In one of the greatest instances of luck to ever rain on a writer with a bionic eye for detail and a canine sense for sniffing out bedazzled characters in absurd situations, journalist John Berendt just happened to be living in and jotting notes about Savannah, Georgia, in 1981 when one of the city’s largest looming residents shot his hot-head assistant to death.
Midnight in the Garden of Good and Evil is Berendt’s Travel Channel-True Crime hybrid, a collection of quirky Savannahian character features that is interrupted in favor of an intriguing murder-or-self defense mystery.
Berendt was a New Yorker, fascinated by the culture of Savannah, Georgia, when he set up dual citizenship between the cities. The writer for Esquire seemingly had the good sense to carry a notebook in his pocket and say yes to every invitation. He also, seemingly, is one of those people who always falls in the path of the right fiery drag queen or piano-playing traveling party.
His story starts with an introduction to the character who will drive the tale. John Williams is a Faberge fan, an antiques dealer living like an aristocrat in the historic Mercer House. He’s a controversial character involved with the city’s restoration projects. He also throws a yearly Christmas party, an event that has residents clamoring for an invite. Williams has taken in a young, barely-legal hustler Danny Hansford, described by a woman he spontaneously screwed as a “walking streak of sex.” The 20-year-old serves as Williams’ assistant, a job that seems to include the occasional bump and grind. But the kid is often hopped up on this or that and occasionally goes bull-in-china-shop loco on Williams’ expensive collection.
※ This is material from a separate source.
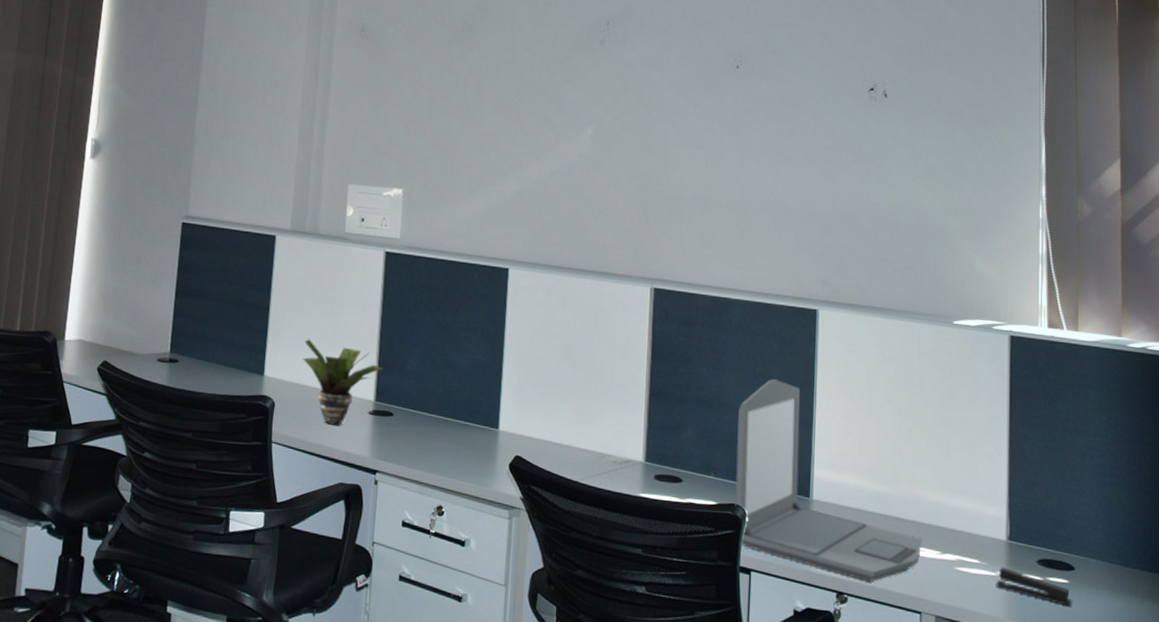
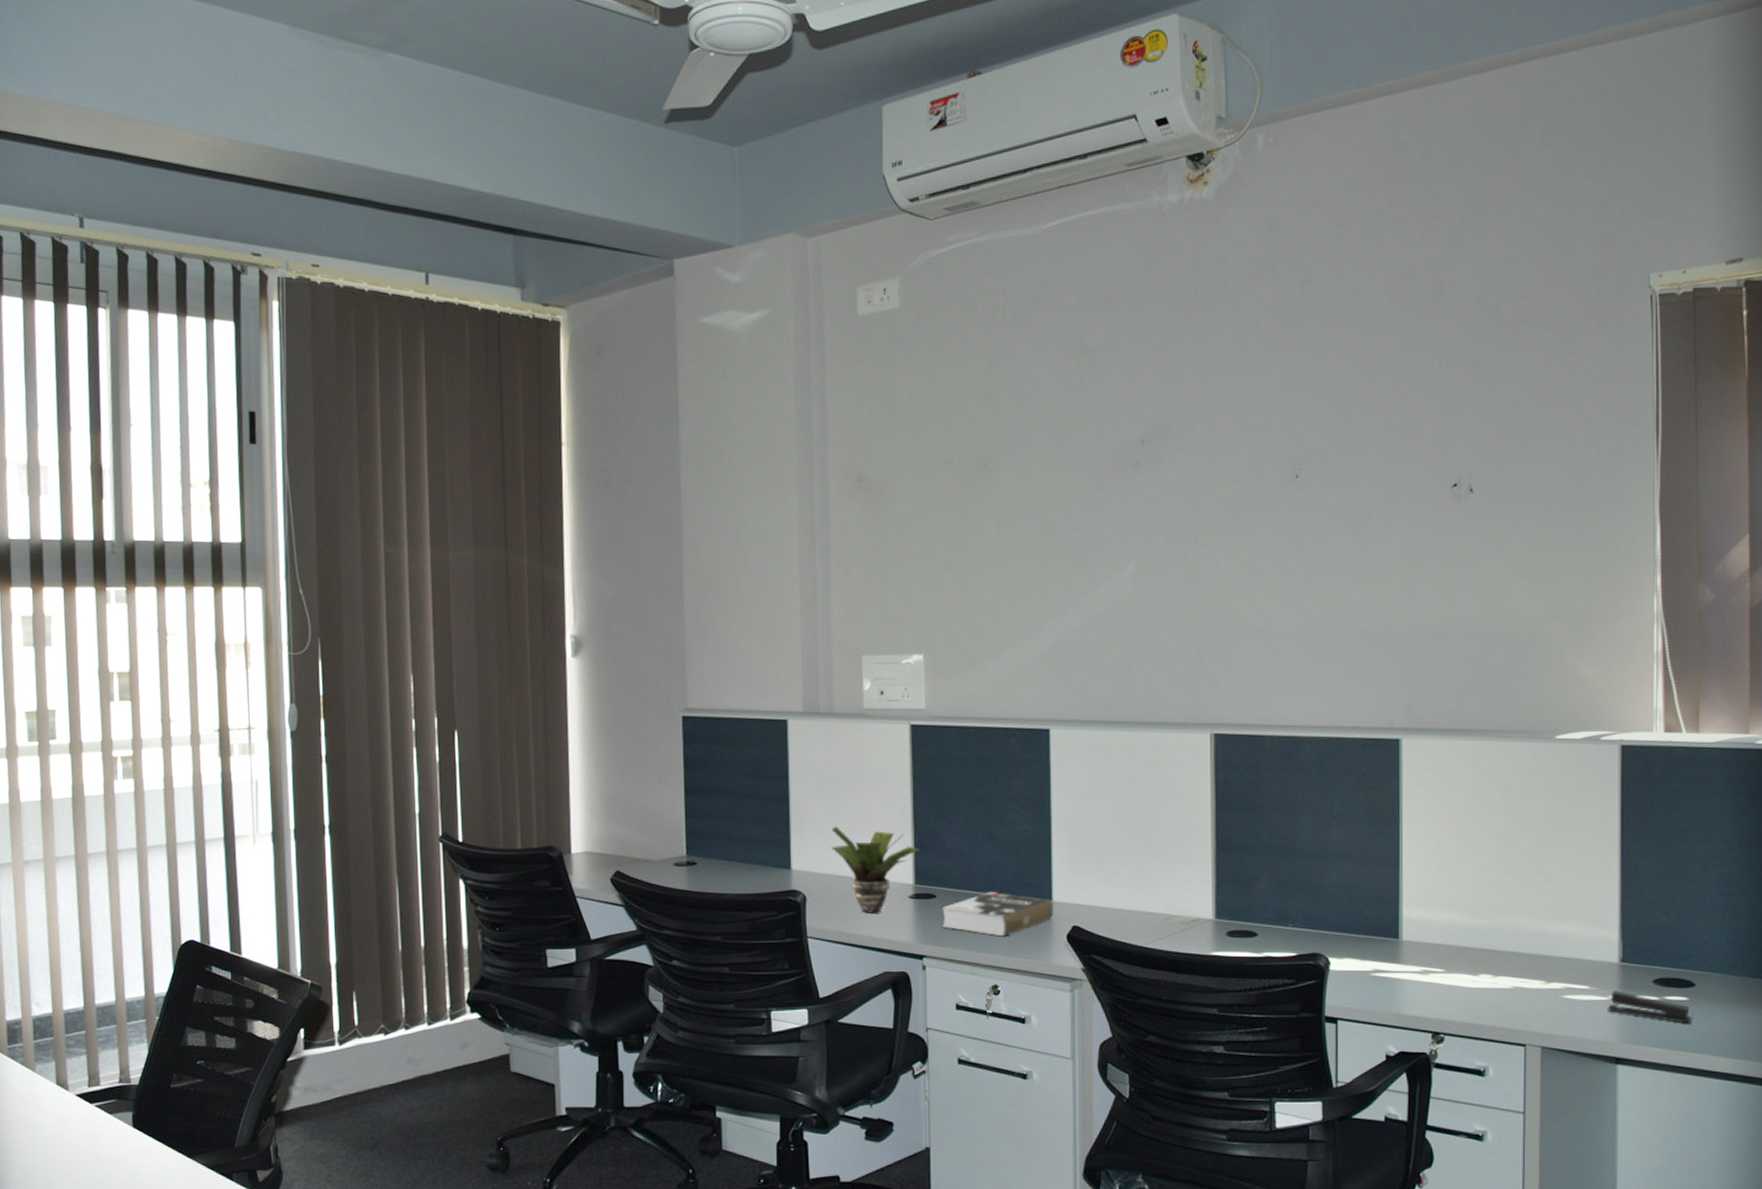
book: none [395,414,499,460] -> present [941,891,1053,937]
laptop: present [735,379,921,583] -> none [1315,818,1524,1020]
One night Williams shoots the kid, describing it as self defense. But enough of the facts are murky enough to land Williams a murder charge.
In the interim, Berendt meets neighbor Joe Odom. This former lawyer is a walking-talking fun factory. His door is always open to revelers and he is unfazed by waking up in a bed with two post-coital strangers. He pogos checks and changes residences, squatting here and there and lifting electricity from a neighbor. He opens nightclubs and opens different nightclubs. And when he is called into court for writing bad checks, he takes time out to council one of the plaintiffs.
It is Odom who seems keenly aware that Berendt is going to turn this story into a book, even before the murders. He’s got dibs on playing himself in the movie and occasionally does something akin to breaking the fourth wall to discuss his role in the final draft.
There is also a drag queen named Chablis, who likes to stir the shit. She likes straight white boys and adopts Berendt as her personal chauffeur. In a story where Berendt plays an almost silent observer, it is only Chablis who draws him out onto the page when she damn-near ruins his reputation at a cotillion. There is also a voodoo practitioner who is using a little graveyard dirt and chanting to try to help Williams through the trial.
Even without the murder, Berendt would have had a decent story. He has a great eye for detail and inflection and for story-worthy moments. You can actually hear the distinct drawls of his characters. This could have just been a very detailed sketch of a city that he describes as untouched by external forces. It is a great example of Truman Capote-style literary non-fiction, maybe the best I’ve read. It’s also a great example of what can happen when you keep a pen on your person and your eyes wide open.